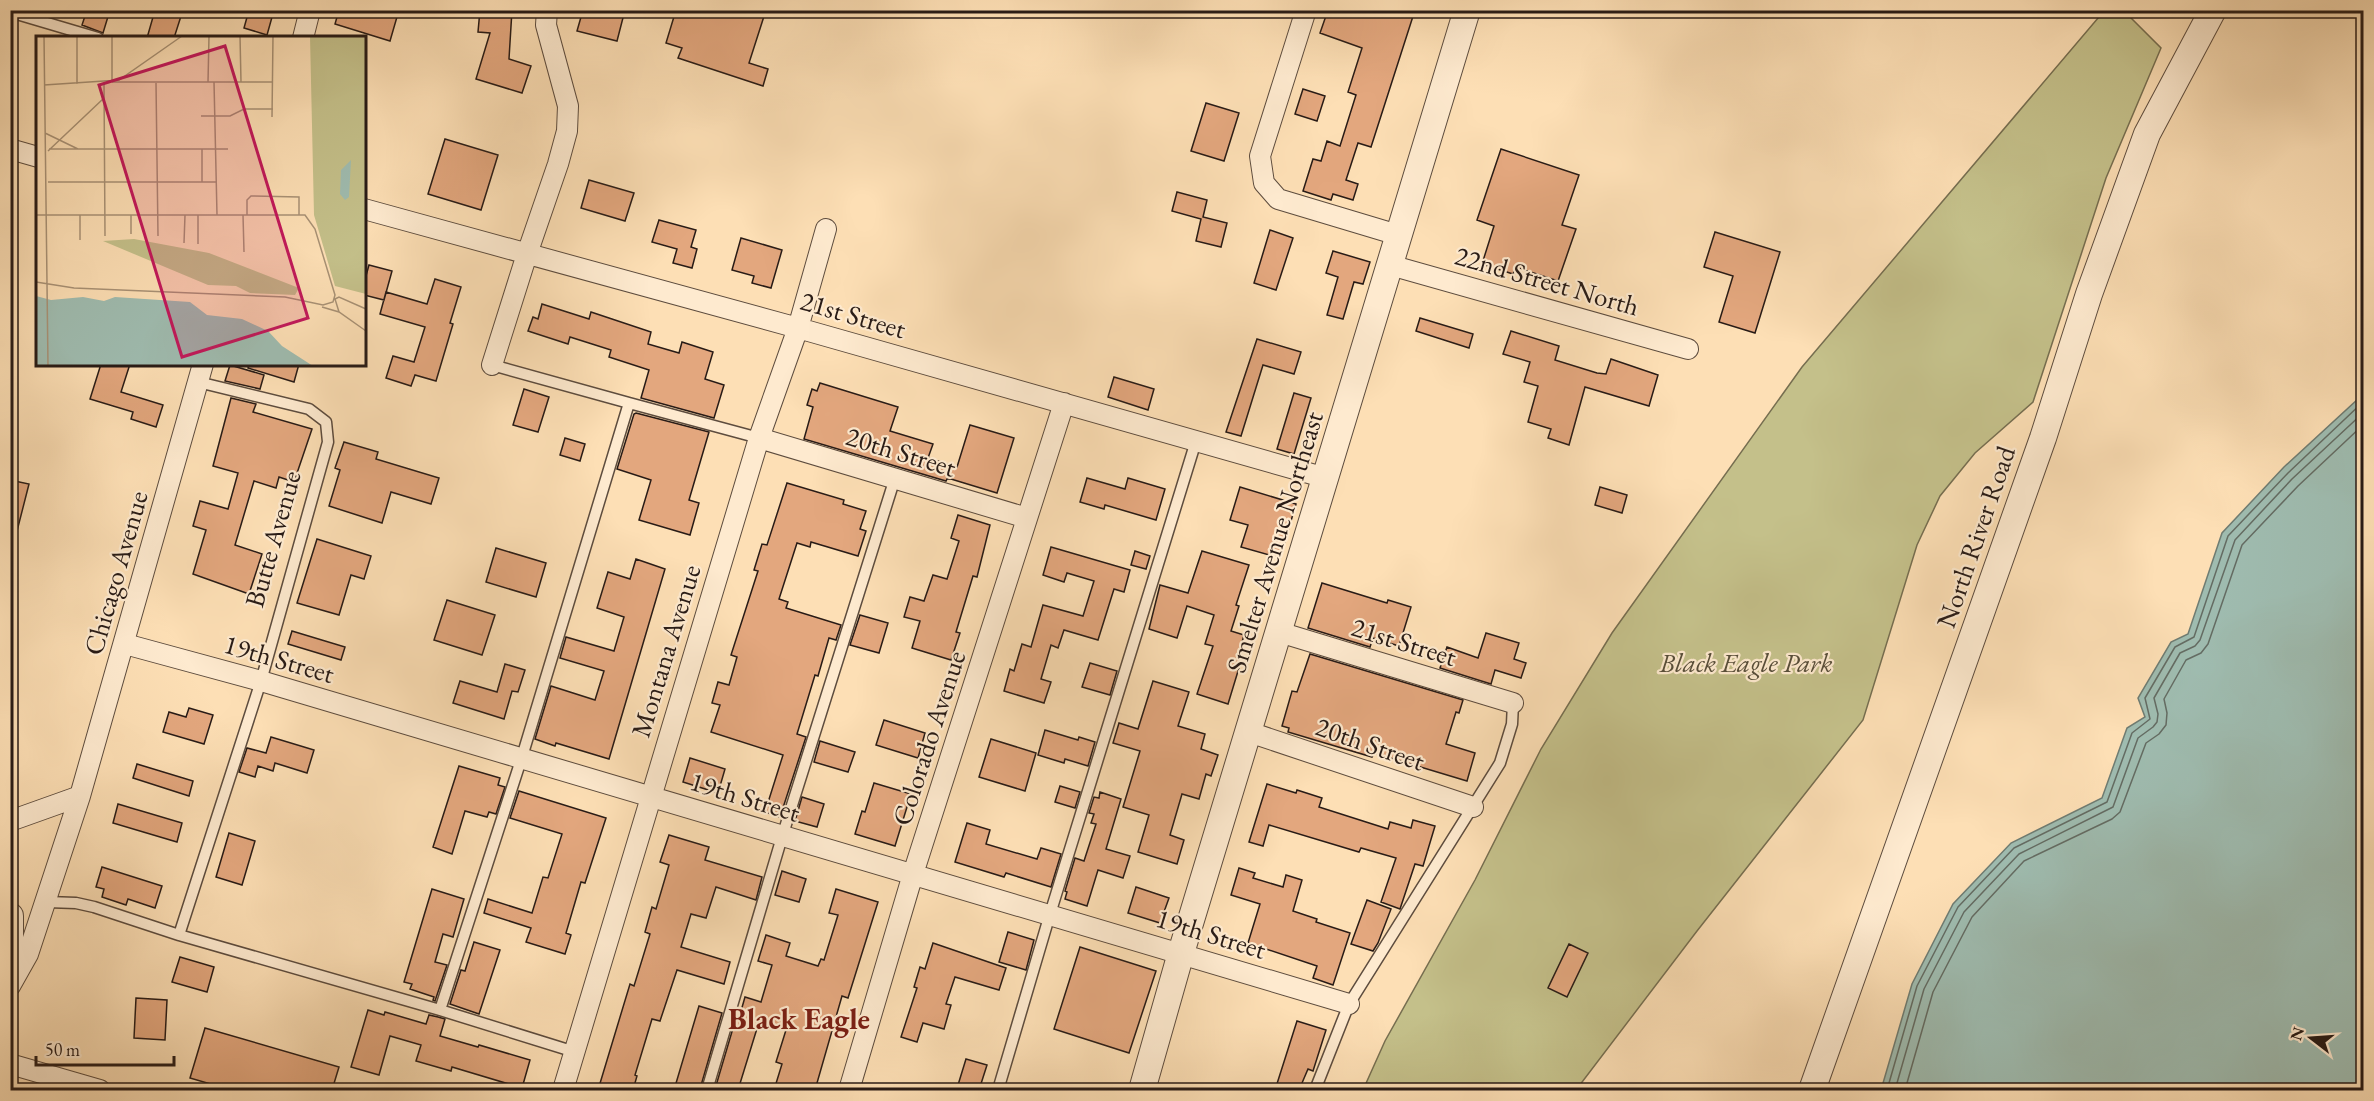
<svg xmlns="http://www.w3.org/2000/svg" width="2374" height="1101" font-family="'EB Garamond',serif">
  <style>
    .green { fill: #c4c08a; stroke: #766e50; stroke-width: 1.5 }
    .water { fill: #9fbcb0; stroke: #6f7c72; stroke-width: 1.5 }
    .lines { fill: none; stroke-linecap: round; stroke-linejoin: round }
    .shore { stroke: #646c63; stroke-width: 1.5 }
    .building { fill: #e3a77e; stroke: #281b16; stroke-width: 1.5 }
    .service-casing { stroke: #5d4c3e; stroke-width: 13 }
    .minor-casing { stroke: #5d4c3e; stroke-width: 22 }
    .tertiary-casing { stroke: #5d4c3e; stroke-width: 28 }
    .service { stroke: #feeacf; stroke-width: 10 }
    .minor { stroke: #feeacf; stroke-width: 20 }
    .tertiary { stroke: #feeacf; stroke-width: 26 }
    .labels { text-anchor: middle; stroke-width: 4.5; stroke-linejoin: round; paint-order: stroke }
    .street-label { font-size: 27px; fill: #281b16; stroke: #feeacf }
    .park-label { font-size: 27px; font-style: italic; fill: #574d39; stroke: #feeacf }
    .quarter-label { font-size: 30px; font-weight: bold; fill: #7a1f14; stroke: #feeacf }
    .inset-road { fill: none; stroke: #a89175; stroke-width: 1.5 }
    .view { fill: #c2185b; fill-opacity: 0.15; stroke: #c2185b; stroke-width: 3 }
    .inset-edge { fill: none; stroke: #281b16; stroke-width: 3 }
  </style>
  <rect width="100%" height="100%" fill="#fddfb5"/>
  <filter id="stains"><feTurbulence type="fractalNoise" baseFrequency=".00333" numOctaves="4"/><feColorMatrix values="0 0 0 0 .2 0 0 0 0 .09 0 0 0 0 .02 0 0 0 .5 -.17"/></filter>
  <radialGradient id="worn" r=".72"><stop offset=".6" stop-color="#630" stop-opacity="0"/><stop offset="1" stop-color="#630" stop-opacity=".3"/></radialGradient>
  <path class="green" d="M2104 11H2124L2161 48 2106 178 2033 402 1975 453 1940 496 1917 545 1863 720 1697 931 1576 1090H1363L1385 1041 1475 880 1541 749 1612 633 1802 367Z"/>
  <path class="water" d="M2363 389V1090H1881L1912 984 1953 904 2011 843 2102 798 2127 728 2145 717 2138 698 2171 642 2188 634 2222 533 2284 467 2359 398Z"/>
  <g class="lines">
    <path class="shore" d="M1887 1090 1917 986 1958 907 2014 848 2107 802 2132 733 2150 719 2145 698 2175 647 2194 637 2228 536 2288 473 2364 401
      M1895 1090 1924 989 1964 912 2019 854 2113 807 2138 738 2153 727 2157 722 2158 714 2154 698 2180 653 2195 646 2200 640 2235 540 2292 479 2364 412
      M1905 1090 1933 992 1972 917 2024 861 2112 819 2120 812 2146 743 2159 734 2166 725 2167 713 2164 699 2186 660 2201 653 2208 644 2242 545 2298 486 2364 424"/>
  </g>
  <path class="building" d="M87 10H110L103 33 82 25Z
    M155 10H172L182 13 174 38H147Z
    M249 10H274L267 35 244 28Z
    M339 10H399L390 41 335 24Z
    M480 10H512L509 59 531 66 522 93 476 79 490 33 478 32Z
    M583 10H625L617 41 577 31Z
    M676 10H766L749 63 768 69 763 86 678 58 682 48 666 43Z
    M1328 10H1415L1371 147 1358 143 1346 180 1358 184 1353 200 1333 194 1331 200 1303 191 1313 159 1321 161 1327 141 1340 146 1356 95 1348 92 1362 48 1320 33Z
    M1303 89 1325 96 1317 121 1295 114Z
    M1206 103 1239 113 1224 161 1191 151Z
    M445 139 498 155 481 210 428 194Z
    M1501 149 1579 175 1562 225 1576 229 1558 281 1516 267 1513 274 1482 264 1494 226 1477 220Z
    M589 180 634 193 625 221 581 208Z
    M1177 192 1207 200 1203 217 1227 223 1221 247 1196 241 1201 219 1172 211Z
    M659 220 696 230 691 247 697 249 692 268 673 263 677 249 652 242Z
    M1270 230 1293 238 1276 290 1254 283Z
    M1715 232 1780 252 1755 333 1719 322 1733 276 1704 267Z
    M741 238 782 250 771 288 752 283 754 276 732 270Z
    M1333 251 1370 262 1363 284 1354 282 1343 319 1327 315 1338 277 1326 273Z
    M369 265 392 271 384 300 364 295V283Z
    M435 279 461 287 450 323 453 324 436 381 415 375 411 386 386 378 393 356 414 362 425 327 380 314 386 292 427 304Z
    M542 304 589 319 591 312 651 332 648 344 679 353 682 342 713 352 705 379 724 385 714 418 641 398 649 370 609 357 611 350 570 337 568 344 528 331 533 317 538 319Z
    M1420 318 1473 334 1469 348 1416 331Z
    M1511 331 1559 346 1555 360 1597 373 1606 374 1611 359 1658 375 1649 406 1585 387 1569 445 1548 438 1551 429 1528 422 1538 386 1524 382 1530 362 1503 354Z
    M1257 339 1301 352 1294 374 1263 365 1241 436 1226 432Z
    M101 364H130L121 392 163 405 156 427 131 419 133 412 90 399Z
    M249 364H299L294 382 248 368Z
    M230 365 264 375 260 389 225 381Z
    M1114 377 1154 389 1148 410 1108 397Z
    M820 383 898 407 890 431 933 444 928 458 957 467 970 425 1014 438 997 493 951 479H947L946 481 804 439 813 407 807 405 812 389 817 391Z
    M524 389 549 397 538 432 513 425Z
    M1294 393 1311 398 1294 454 1277 449Z
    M231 398 256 404 253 412 312 429 294 482 279 477 276 488 254 481 235 545 262 554 249 594 193 574 206 530 193 526 200 501 228 509 238 473 213 466Z
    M636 413 709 432 689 500 699 503 690 535 639 520 651 480 617 469 634 414Z
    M565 438 585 444 580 461 560 455Z
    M344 442 378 452 376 459 439 478 431 504 391 492 382 523 329 506 340 470 335 468Z
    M1087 478 1125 489 1128 478 1165 489 1156 520 1105 505 1104 509 1080 502Z
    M10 480 29 484 16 535 10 534Z
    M787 483 844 500 843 504 866 511 860 529 866 531 858 556 811 542 810 547 797 543 779 599 788 602 786 608 841 625 836 640 829 638 818 676 815 675 797 734 806 737 780 817 765 812 783 755 711 732 720 705 712 703 718 682 729 685 737 657 731 655 758 571 754 570 762 544 767 545Z
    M1240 487 1296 504 1280 558 1241 547 1248 525 1230 520Z
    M1600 487 1627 495 1622 513 1595 505Z
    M958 515 990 525 977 577 973 576 956 632 960 633 951 660 912 648 920 621 904 617 910 597 924 601 933 575 947 579 959 541 951 538Z
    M317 539 371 556 364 579 351 575 339 615 297 603Z
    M1051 547 1130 570 1124 592 1114 589 1098 640 1064 630 1058 648 1051 645 1041 679 1051 682 1044 703 1004 691 1010 669 1014 671 1022 644 1031 647 1043 605 1083 616 1094 581 1067 573 1064 582 1043 575Z
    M496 548 546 563 536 597 486 582Z
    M1135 551 1150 556 1146 569 1131 565Z
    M1202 551 1249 565 1236 605 1239 606 1231 631 1244 635 1238 657 1242 658 1228 704 1197 694 1213 646 1205 644 1214 615 1187 606 1177 638 1149 629 1160 585 1188 593Z
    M636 559 665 569 609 759 556 743 555 746 535 739 551 686 595 700 604 671 560 658 566 637 614 651 624 617 597 608 608 572 630 579Z
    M1322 583 1387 603 1388 600 1411 607 1399 646 1373 638 1370 647 1308 628Z
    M447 600 495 615 482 655 434 640Z
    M860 615 888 623 879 653 850 645Z
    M292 631 345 647 341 660 288 644Z
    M1486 633 1519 643 1514 659 1526 663 1521 678 1495 670 1491 684 1440 668 1447 647 1478 658Z
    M1310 654 1463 700 1459 713 1456 712 1446 744 1475 753 1467 781 1374 753 1372 757 1288 732 1289 728 1282 726 1292 691 1297 692Z
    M1090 663 1117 671 1110 695 1082 687Z
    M505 664 525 670 518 692 512 691 504 719 453 703 460 681 497 692Z
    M1153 681 1189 692 1178 726 1205 734 1201 749 1218 755 1211 776 1206 774 1199 799 1182 794 1170 835 1184 840 1177 864 1138 852 1149 815 1123 807 1140 751 1113 743 1119 723 1138 729Z
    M189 708 213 715 204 744 163 732 169 712 186 717Z
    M884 720 925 733 918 758 876 745Z
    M1045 730 1078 740 1079 737 1095 742 1088 766 1065 759 1064 763 1038 755Z
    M271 737 314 750 307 773 275 763 273 771 258 766 255 777 239 772 247 748 266 753Z
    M991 739 1036 753 1025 791 979 777Z
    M820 741 855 752 848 772 814 762Z
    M690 758 725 769 718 793 683 782Z
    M137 764 193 781 189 796 133 778Z
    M459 766 500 778 498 785 505 787 496 814 489 812 487 817 465 811 452 854 433 847Z
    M874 783 911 794 895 846 855 834 862 811 865 812Z
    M1267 784 1296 793 1297 790 1322 798 1319 807 1388 829 1390 822 1411 828 1413 820 1435 826 1423 866 1415 864 1400 909 1381 902 1396 858 1361 848 1359 852 1269 825 1263 846 1249 842Z
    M1060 786 1080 792 1075 808 1055 802Z
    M519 791 606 818 585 883 581 882 566 933 571 935 565 954 526 942 531 928 484 913 488 899 532 913 543 877 548 878 562 834 510 818Z
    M1100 792 1121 799 1106 849 1130 856 1123 878 1098 870 1087 906 1065 899 1067 892 1065 891 1075 858 1084 861 1096 824 1091 823 1094 814 1089 813 1094 797 1099 798Z
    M802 797 824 804 817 827 795 821Z
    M118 804 182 823 177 842 113 823Z
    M967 823 990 830 986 844 1037 859 1041 848 1061 854 1051 887 1006 873 1004 877 955 862Z
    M229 833 255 841 242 885 216 877Z
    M669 835 709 847 705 860 762 877 756 900 716 887 706 918 691 914 681 947 730 962 724 984 677 970 660 1021 652 1019 635 1075 637 1076 633 1090H598L630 984 634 986 650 934 645 932 652 907 656 909 669 865 660 862Z
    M102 867 162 886 155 908 128 899 126 905 102 897 104 889 96 887Z
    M1239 868 1255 873 1253 878 1283 887 1286 875 1302 880 1293 911 1317 919 1316 922 1350 933 1333 985 1313 978 1317 966 1248 943 1260 904 1231 895Z
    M782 871 806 879 799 902 775 895Z
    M1136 887 1169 898 1160 923 1128 913Z
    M432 889 464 899 453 937 443 934 435 962 447 965 435 1001 433 1000 434 997 410 989 412 984 404 982Z
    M836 889 878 902 848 998 842 996 815 1090H774L782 1064 776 1062 786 1030 759 1022 738 1090 715 1089 736 1018H739L745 997 761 1002 772 965 758 961 766 935 790 943 786 956 818 966 821 959 824 960 838 915 829 913Z
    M1367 900 1391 909 1378 943 1373 951 1351 944Z
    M1008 932 1034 940 1026 970 999 962Z
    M474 942 500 950 479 1014 450 1004 461 970 465 971Z
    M933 943 1006 968 999 990 955 977 946 1004 951 1005 944 1029 923 1023 917 1042 901 1037 917 988 914 987 920 967 925 969Z
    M1569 944 1588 953 1567 997 1548 988Z
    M1080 947 1156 971 1129 1053 1054 1029Z
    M180 957 214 967 207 992 172 982Z
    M136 998 167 1000 165 1040 134 1038Z
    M699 1006 722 1013 700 1089 674 1090Z
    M368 1010 384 1015 385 1012 426 1024 429 1015 438 1017 445 1019 440 1036 478 1047 479 1045 530 1060 522 1088 452 1067 451 1071 416 1061 421 1045 390 1036 379 1075 351 1067Z
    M1297 1021 1326 1030 1313 1071 1308 1069 1299 1090H1275Z
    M205 1028 339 1067 332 1090H231L190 1078Z
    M966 1059 987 1065 979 1090 958 1085Z"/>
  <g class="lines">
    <g class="service-casing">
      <path id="service" d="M10 12 98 38
        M629 403 759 438
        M47 902 76 903 94 907 179 935 440 1010 575 1052
        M179 935 261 681 328 442 326 422 309 409 198 382
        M440 1010 521 760 629 403 492 365
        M707 1090 782 837 895 478
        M998 1090 1050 914 1196 441
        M1315 1090 1349 1004 1500 763 1512 724 1513 703"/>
    </g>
    <g class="minor-casing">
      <path id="minor" d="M1306 10 1260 156 1264 183 1278 199 1398 235
        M303 38 310 10
        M10 149 38 157
        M364 209 798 328 1326 478
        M1390 265 1688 349
        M492 365 527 254 558 164 567 131 568 106 546 25 547 10
        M759 438 1027 518
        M1279 632 1513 703
        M125 644 261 681 1349 1004
        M1249 732 1473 807
        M10 821 80 796
        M10 986 28 954 80 796 203 364
        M10 1064 100 1090
        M563 1090 759 438 798 328 826 229
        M849 1090 913 874 1064 403"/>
    </g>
    <g class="tertiary-casing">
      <path id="tertiary" d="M10 916V962
        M1142 1090 1181 953 1467 10
        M1812 1090 2043 438 2089 294 2147 134 2213 10"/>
    </g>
    <use href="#service" class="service"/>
    <use href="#minor" class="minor"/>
    <use href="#tertiary" class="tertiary"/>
  </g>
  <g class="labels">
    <g class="street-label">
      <text transform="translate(1547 281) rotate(16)" y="9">22nd Street North</text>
      <text transform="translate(853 315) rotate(16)" y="9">21st Street</text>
      <text transform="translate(901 452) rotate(17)" y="9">20th Street</text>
      <text transform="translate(1976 537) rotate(-71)" y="9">North River Road</text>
      <text transform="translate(273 539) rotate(-74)" y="9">Butte Avenue</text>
      <text transform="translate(1275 542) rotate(-73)" y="9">Smelter Avenue Northeast</text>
      <text transform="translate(116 573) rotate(-74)" y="9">Chicago Avenue</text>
      <text transform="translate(1404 642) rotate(17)" y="9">21st Street</text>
      <text transform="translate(666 651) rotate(-73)" y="9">Montana Avenue</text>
      <text transform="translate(279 659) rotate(16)" y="9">19th Street</text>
      <text transform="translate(929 738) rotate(-72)" y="9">Colorado Avenue</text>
      <text transform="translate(1370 744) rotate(19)" y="9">20th Street</text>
      <text transform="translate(745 797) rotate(17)" y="9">19th Street</text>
      <text transform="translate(1211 934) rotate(17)" y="9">19th Street</text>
    </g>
    <g class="park-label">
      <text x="1746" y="672">Black Eagle Park</text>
    </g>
    <g class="quarter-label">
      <text x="799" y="1029">Black Eagle</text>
    </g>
  </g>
  <g transform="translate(36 36)">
    <rect width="330" height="330" fill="#fddfb5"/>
    <path d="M274 0H330V258L299 250 278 179ZM98 203 173 217 263 252 259 259 214 257 200 250 172 249 67 205Z" fill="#c4c08a"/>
    <path d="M315 124 313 161 309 164 304 158 305 134ZM0 260 15 264 47 261 68 265 79 261 154 266 171 279 206 283 232 295 246 310 277 330H0Z" fill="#9fbcb0"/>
    <path class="inset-road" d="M8 0 12 330M41 0V48M76 0V46M204 0 205 46M76 46H237M172 46 173 0M178 46 181 179M68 47 69 200M120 47 122 200M8 49 83 44 146 0M165 80H194L208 73H237M236 81 237 0M9 97 42 113M13 113H192M166 113V146M12 115 68 62M12 146H180M0 179H269L279 193 299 259 297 266 287 269 249 261 38 252 0 246M44 179V204M95 179V198M162 179V208M207 179 208 216M211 179V164L215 160 263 161V179M148 207 149 179M286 271 303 276 330 295M303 276 299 263 303 261 330 273"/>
    <path class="view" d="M189 10 272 282 146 321 63 49Z"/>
    <rect width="330" height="330" class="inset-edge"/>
  </g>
  <rect width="2374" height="1101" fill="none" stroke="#fddfb5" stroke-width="36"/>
  <rect x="12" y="12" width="2350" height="1077" fill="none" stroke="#281b16" stroke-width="3"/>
  <rect x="18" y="18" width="2338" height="1065" fill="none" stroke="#281b16" stroke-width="1.5"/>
  <g transform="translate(2311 1038) rotate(287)" stroke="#feeacf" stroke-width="4.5" paint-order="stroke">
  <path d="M0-4.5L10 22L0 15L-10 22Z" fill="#281b16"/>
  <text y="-9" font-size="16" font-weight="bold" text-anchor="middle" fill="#281b16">N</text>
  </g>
  <path d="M36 1056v9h138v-9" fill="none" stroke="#281b16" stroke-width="3"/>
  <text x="45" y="1056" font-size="18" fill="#281b16" stroke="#feeacf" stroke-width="4.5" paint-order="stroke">50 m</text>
  <rect width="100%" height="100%" filter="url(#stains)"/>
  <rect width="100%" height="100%" fill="url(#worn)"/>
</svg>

┄┄┄┄┄┄┄┄┄┄┄┄┄┄┄┄┄┄┄┄

### Requirement
Write only the number of lines in the records that include the word "worn".

### Your response
2